No Count Sarah is a 1958 studio album by the American jazz singer Sarah Vaughan.

The title refers to the fact that Vaughan was accompanied by the Count Basie Orchestra, but without Count Basie. Reviewing the album for Allmusic, Scott Yanow gave it a four-and-a-half stars rating and called it "one of the best of all Sarah Vaughan recordings. Highly recommended". It features "astounding vocalese" from Vaughan on tracks including "Smoke Gets in Your Eyes" and "No 'Count Blues".

*Data extract*

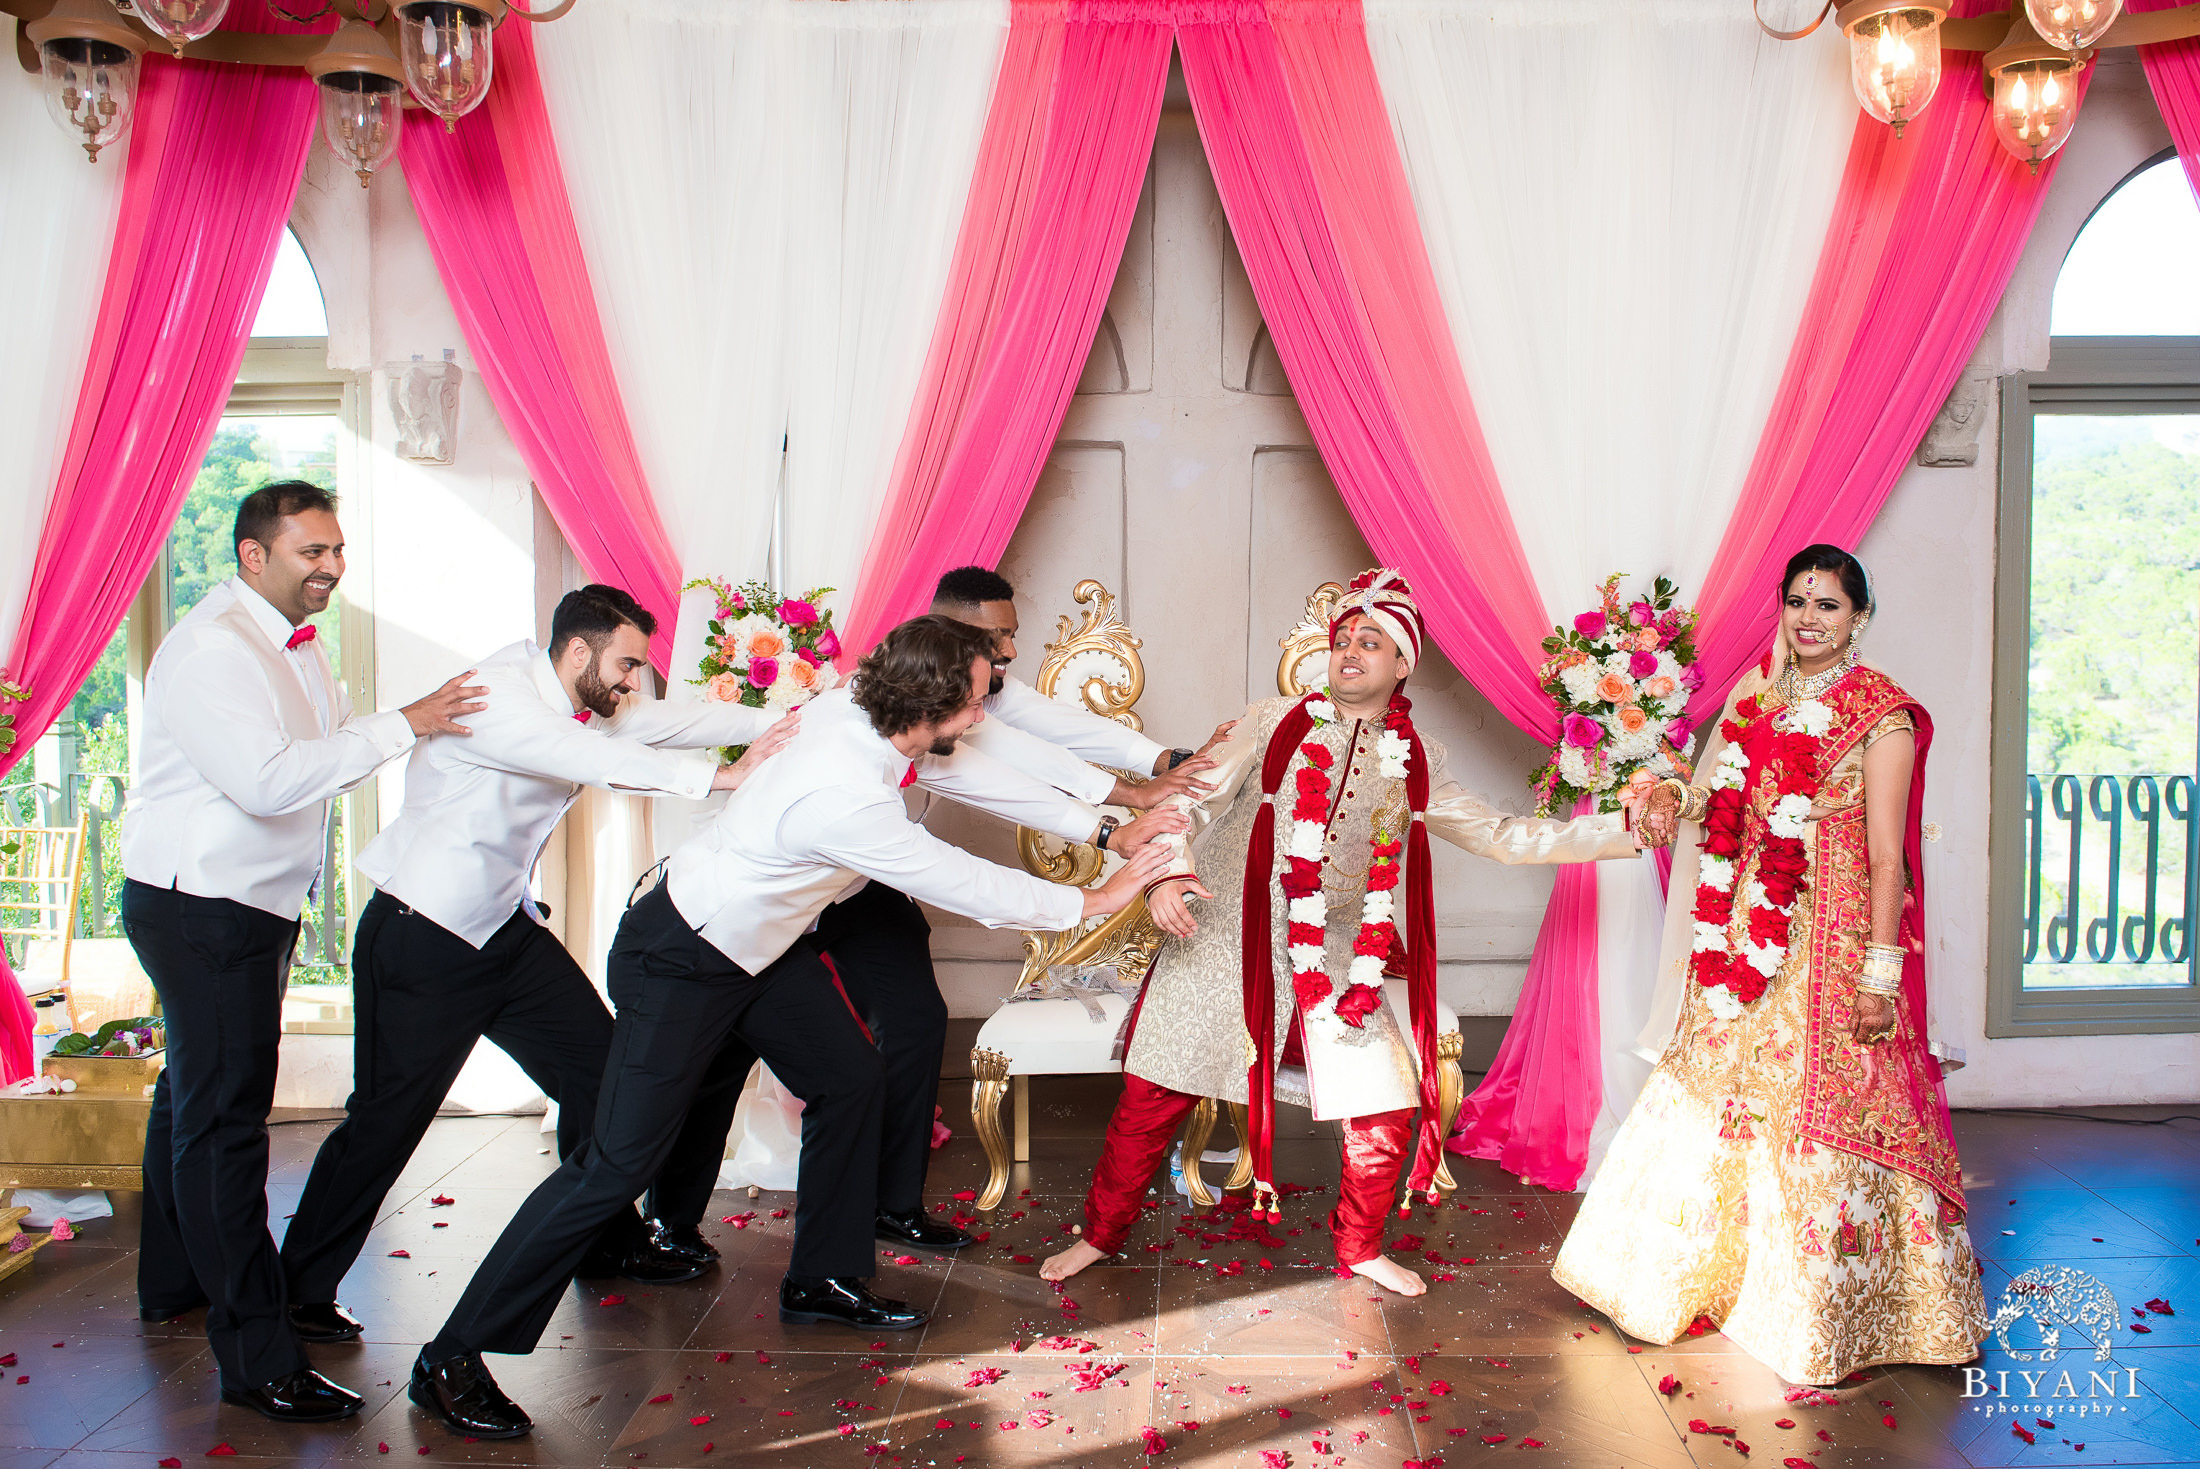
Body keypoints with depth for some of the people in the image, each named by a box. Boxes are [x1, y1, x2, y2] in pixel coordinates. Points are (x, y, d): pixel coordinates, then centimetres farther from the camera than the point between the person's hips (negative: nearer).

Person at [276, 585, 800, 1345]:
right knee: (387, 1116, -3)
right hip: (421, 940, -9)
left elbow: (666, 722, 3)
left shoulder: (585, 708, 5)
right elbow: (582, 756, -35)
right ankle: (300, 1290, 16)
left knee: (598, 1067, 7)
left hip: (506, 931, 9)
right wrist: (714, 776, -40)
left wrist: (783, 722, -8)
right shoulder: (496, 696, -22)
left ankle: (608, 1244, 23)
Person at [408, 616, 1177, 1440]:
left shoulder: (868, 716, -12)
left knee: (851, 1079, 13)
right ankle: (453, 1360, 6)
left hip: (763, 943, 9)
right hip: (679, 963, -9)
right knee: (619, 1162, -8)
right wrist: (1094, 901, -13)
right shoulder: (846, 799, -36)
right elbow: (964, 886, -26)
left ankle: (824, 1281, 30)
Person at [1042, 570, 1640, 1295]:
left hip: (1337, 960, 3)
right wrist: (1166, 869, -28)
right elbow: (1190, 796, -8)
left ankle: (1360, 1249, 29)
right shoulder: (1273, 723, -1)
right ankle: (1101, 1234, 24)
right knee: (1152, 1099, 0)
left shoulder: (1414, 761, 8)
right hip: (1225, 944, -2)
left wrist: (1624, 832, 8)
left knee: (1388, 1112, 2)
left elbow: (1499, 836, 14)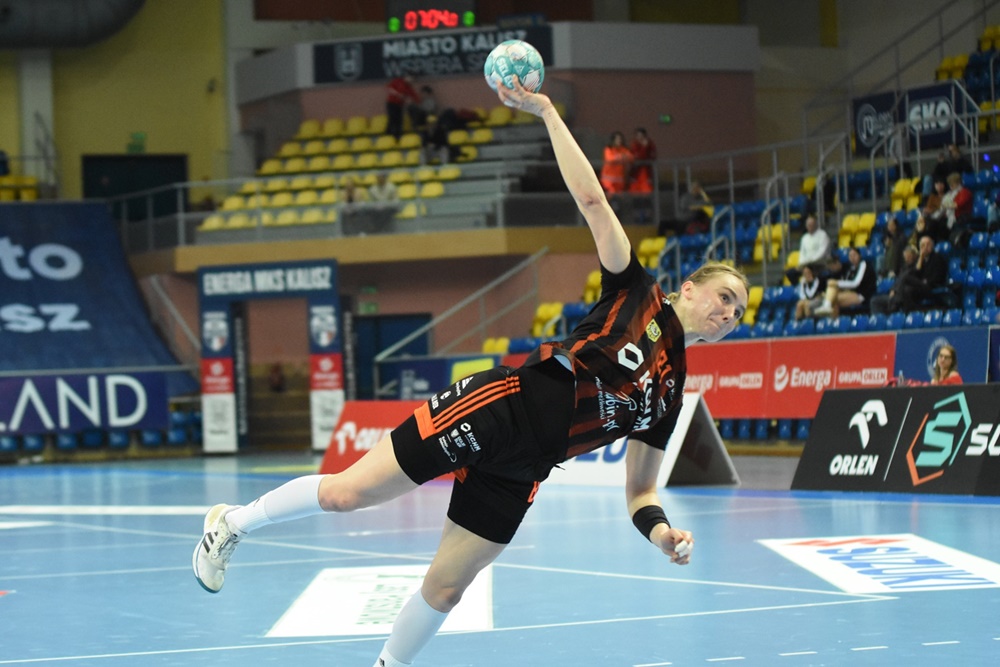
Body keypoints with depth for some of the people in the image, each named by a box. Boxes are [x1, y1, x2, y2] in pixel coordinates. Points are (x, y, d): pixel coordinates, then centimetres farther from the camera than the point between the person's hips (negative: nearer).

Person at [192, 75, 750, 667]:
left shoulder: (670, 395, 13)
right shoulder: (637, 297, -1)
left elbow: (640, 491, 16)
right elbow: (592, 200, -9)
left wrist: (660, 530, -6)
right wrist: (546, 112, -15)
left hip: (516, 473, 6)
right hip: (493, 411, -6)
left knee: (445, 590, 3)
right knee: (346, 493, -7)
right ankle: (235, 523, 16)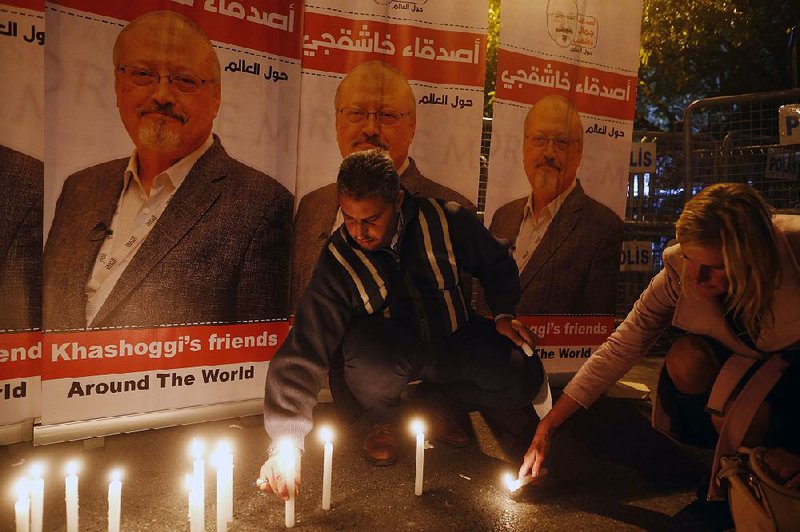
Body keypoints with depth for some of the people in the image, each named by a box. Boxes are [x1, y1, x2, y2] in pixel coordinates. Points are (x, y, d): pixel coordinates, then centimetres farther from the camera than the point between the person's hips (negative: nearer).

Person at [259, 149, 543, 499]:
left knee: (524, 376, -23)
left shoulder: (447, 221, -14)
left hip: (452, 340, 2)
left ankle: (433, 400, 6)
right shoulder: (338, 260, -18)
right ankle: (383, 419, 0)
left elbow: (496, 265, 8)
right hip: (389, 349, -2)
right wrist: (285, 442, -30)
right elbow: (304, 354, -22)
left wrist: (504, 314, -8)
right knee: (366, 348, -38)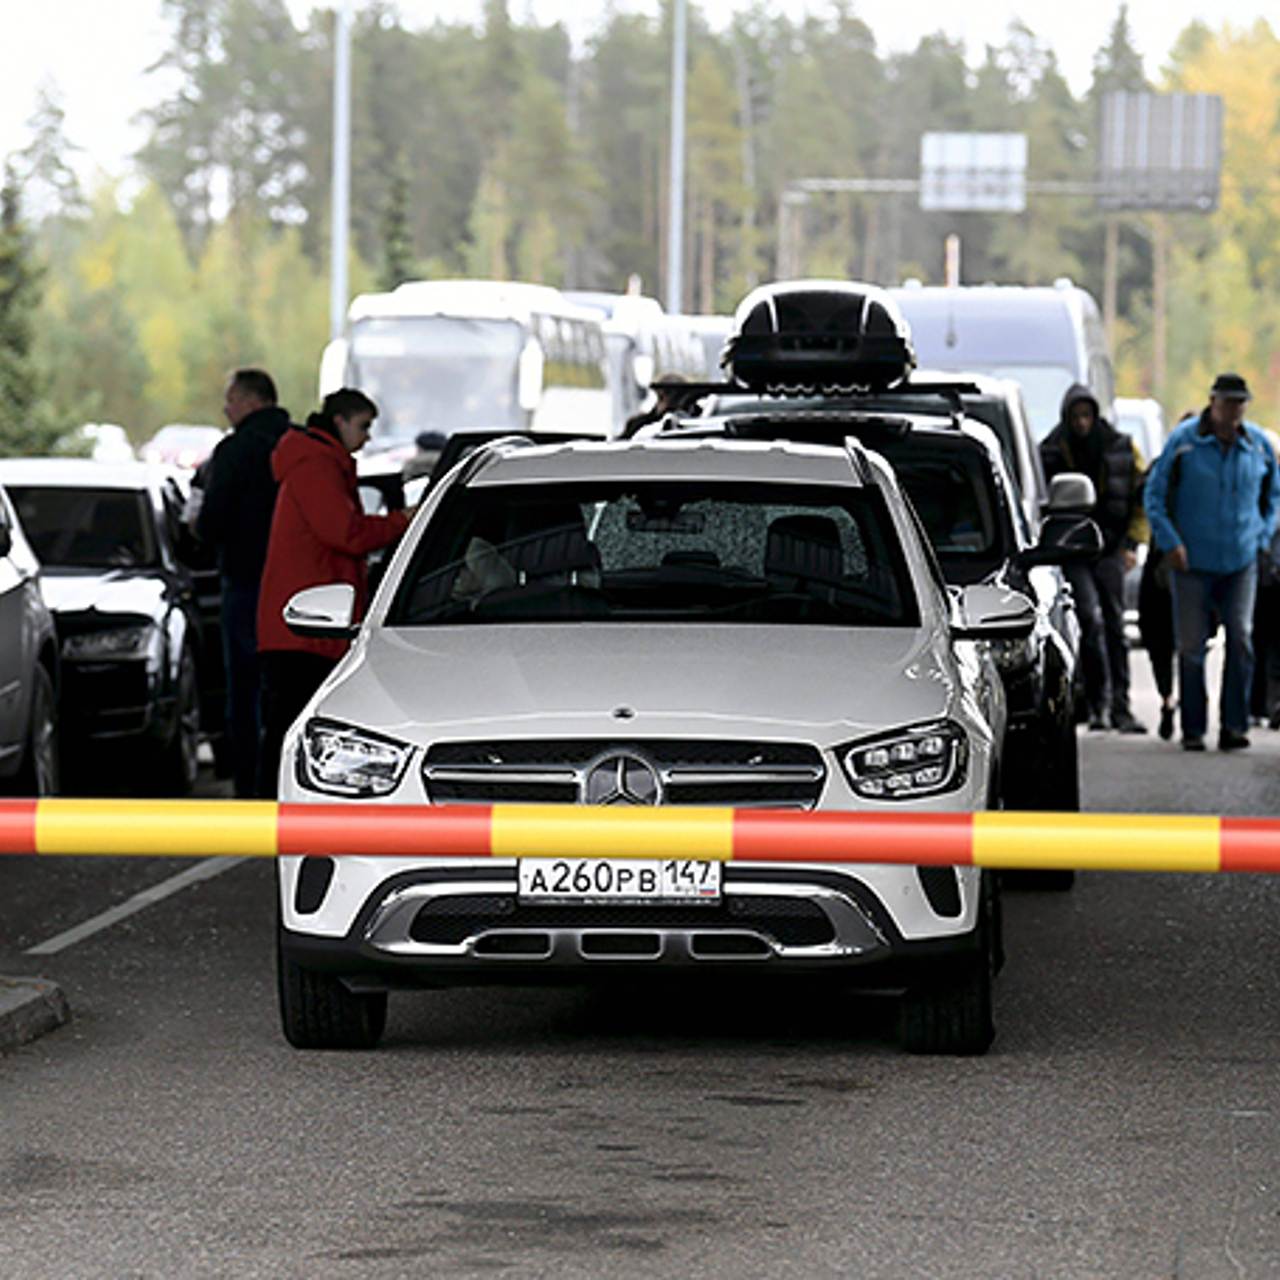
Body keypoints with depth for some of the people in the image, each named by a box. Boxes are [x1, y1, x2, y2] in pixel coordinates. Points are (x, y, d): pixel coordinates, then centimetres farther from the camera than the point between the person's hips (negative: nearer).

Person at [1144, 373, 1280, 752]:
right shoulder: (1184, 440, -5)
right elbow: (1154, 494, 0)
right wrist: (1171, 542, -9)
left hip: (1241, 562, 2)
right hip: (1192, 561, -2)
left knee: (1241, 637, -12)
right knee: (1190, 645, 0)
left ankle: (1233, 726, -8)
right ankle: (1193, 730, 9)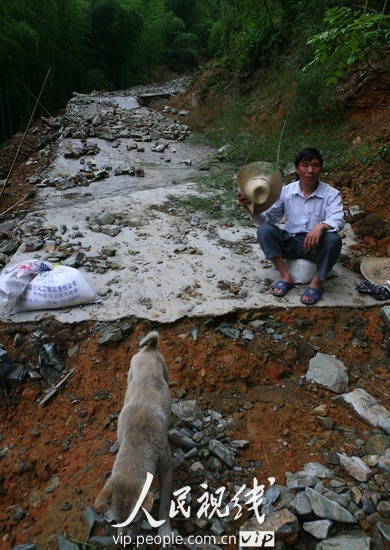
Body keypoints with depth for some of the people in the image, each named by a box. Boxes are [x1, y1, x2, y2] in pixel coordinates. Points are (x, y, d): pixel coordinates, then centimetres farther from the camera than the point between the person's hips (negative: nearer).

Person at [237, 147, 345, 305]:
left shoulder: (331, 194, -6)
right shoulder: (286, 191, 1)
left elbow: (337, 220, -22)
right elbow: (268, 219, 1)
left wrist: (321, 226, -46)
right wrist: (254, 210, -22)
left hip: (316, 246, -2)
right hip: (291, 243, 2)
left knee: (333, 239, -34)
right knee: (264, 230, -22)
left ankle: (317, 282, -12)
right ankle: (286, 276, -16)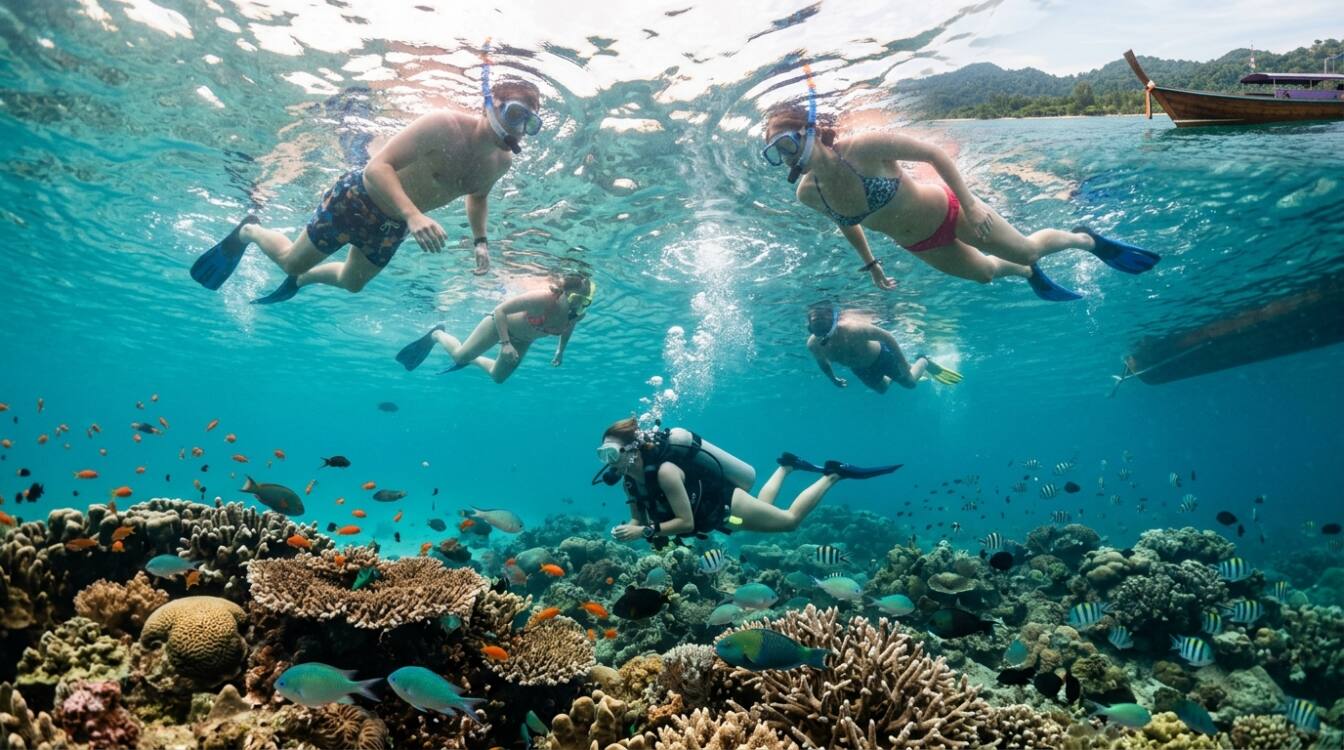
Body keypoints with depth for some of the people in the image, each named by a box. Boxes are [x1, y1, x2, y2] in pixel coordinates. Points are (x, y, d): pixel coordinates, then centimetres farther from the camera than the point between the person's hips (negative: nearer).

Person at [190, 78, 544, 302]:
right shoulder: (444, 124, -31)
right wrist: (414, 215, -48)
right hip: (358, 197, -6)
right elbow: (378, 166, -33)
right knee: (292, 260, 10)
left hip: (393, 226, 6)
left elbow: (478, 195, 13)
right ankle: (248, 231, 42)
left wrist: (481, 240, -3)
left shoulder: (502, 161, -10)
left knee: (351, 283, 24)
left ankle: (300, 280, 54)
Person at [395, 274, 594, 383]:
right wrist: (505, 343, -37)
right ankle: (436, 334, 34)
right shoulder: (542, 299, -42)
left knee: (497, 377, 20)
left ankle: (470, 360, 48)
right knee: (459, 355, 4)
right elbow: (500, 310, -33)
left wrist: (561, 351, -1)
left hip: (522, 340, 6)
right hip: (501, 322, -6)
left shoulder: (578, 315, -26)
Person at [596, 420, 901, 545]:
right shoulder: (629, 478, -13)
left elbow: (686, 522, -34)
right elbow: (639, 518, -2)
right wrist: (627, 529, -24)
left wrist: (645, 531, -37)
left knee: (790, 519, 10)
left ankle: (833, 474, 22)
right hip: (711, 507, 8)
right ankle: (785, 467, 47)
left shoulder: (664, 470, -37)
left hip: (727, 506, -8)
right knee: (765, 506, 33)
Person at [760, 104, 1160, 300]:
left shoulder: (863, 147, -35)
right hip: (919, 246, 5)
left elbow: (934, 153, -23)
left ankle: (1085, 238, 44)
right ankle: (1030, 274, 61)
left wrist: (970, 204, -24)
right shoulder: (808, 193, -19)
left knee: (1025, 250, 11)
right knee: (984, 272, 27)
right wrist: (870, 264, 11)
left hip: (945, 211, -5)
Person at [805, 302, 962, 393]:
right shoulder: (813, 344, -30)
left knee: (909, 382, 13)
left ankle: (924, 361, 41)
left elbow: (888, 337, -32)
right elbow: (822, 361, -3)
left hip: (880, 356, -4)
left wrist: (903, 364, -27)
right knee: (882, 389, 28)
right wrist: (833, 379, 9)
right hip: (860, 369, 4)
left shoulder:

*Study questions*
A) List every person named in the text about the album No Count Sarah.
B) Carry on the text about the Sarah Vaughan album No Count Sarah from its last sentence.

*Numbered responses*
A) Sarah Vaughan, Count Basie, Scott Yanow

B)
Track listing 
 "Smoke Gets in Your Eyes" (Otto Harbach, Jerome Kern) – 3:58
 "Doodlin'" (Horace Silver) – 4:34
 "Darn That Dream" (Eddie DeLange, Jimmy Van Heusen) – 3:43
 "Just One of Those Things" (Cole Porter) – 2:31
 "Moonlight in Vermont" (John Blackburn, Karl Suessdorf) – 3:19
 "No 'Count Blues" (Thad Jones, Sarah Vaughan) – 5:27
 "Cheek to Cheek" (Irving Berlin) – 5:09
 "Stardust" (Hoagy Carmichael, Mitchell Parish) – 3:17
 "Missing You" (Ronnell Bright) – 3:28

Personnel 
 Sarah Vaughan - vocals

The Count Basie Orchestra

 Wendell Culley, Thad Jones, Snooky Young & Joe Newman - trumpet
 Henry Coker, Al Grey & Benny Powell - trombone
 Marshal Royal & Frank Wess - alto sax
 Frank Foster & Billy Mitchell - tenor sax
 Charlie Fowlkes - baritone sax
 Ronnell Bright - piano
 Freddie Green - guitar
 Richard Davis - double bass
 Sonny Payne - drums
 Johnny Mandel, Luther Henderson, Thad Jones & Frank Foster - arrangers

References 

1959 albums
Count Basie Orchestra albums
Sarah Vaughan albums
EmArcy Records albums
Albums arranged by Frank Foster (musician)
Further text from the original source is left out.